* Action item
Whenever a line in the data contains "UNDF", show that line.

* Provided entries
---*---

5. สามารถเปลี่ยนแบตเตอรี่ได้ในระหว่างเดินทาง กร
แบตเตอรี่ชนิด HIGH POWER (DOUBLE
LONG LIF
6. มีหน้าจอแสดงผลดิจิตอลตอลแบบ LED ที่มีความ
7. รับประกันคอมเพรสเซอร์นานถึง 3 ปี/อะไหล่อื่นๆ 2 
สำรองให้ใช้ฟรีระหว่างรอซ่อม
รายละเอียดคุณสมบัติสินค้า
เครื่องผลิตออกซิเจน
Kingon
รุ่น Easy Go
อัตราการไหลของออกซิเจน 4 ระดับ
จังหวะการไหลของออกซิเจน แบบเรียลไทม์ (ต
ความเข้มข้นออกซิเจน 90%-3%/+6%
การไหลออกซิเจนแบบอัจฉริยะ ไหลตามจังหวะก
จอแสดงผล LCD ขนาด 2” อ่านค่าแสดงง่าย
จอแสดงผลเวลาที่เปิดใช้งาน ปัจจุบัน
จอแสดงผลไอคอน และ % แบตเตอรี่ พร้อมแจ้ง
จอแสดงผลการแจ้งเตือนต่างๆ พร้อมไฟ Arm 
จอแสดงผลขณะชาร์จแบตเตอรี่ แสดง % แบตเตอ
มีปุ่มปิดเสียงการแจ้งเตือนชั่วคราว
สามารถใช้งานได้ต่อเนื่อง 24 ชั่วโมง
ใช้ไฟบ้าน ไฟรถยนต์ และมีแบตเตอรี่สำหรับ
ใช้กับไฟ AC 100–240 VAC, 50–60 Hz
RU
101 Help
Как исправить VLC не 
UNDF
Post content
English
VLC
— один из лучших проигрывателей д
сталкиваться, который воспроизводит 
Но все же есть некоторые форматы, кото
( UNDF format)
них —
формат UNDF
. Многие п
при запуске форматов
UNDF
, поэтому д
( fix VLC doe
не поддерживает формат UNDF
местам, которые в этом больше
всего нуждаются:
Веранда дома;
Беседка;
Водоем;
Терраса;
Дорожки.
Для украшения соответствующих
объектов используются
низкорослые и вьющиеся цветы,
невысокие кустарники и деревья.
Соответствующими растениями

---*---

* Answer space
UNDF
( UNDF format)
формат UNDF
UNDF
не поддерживает формат UNDF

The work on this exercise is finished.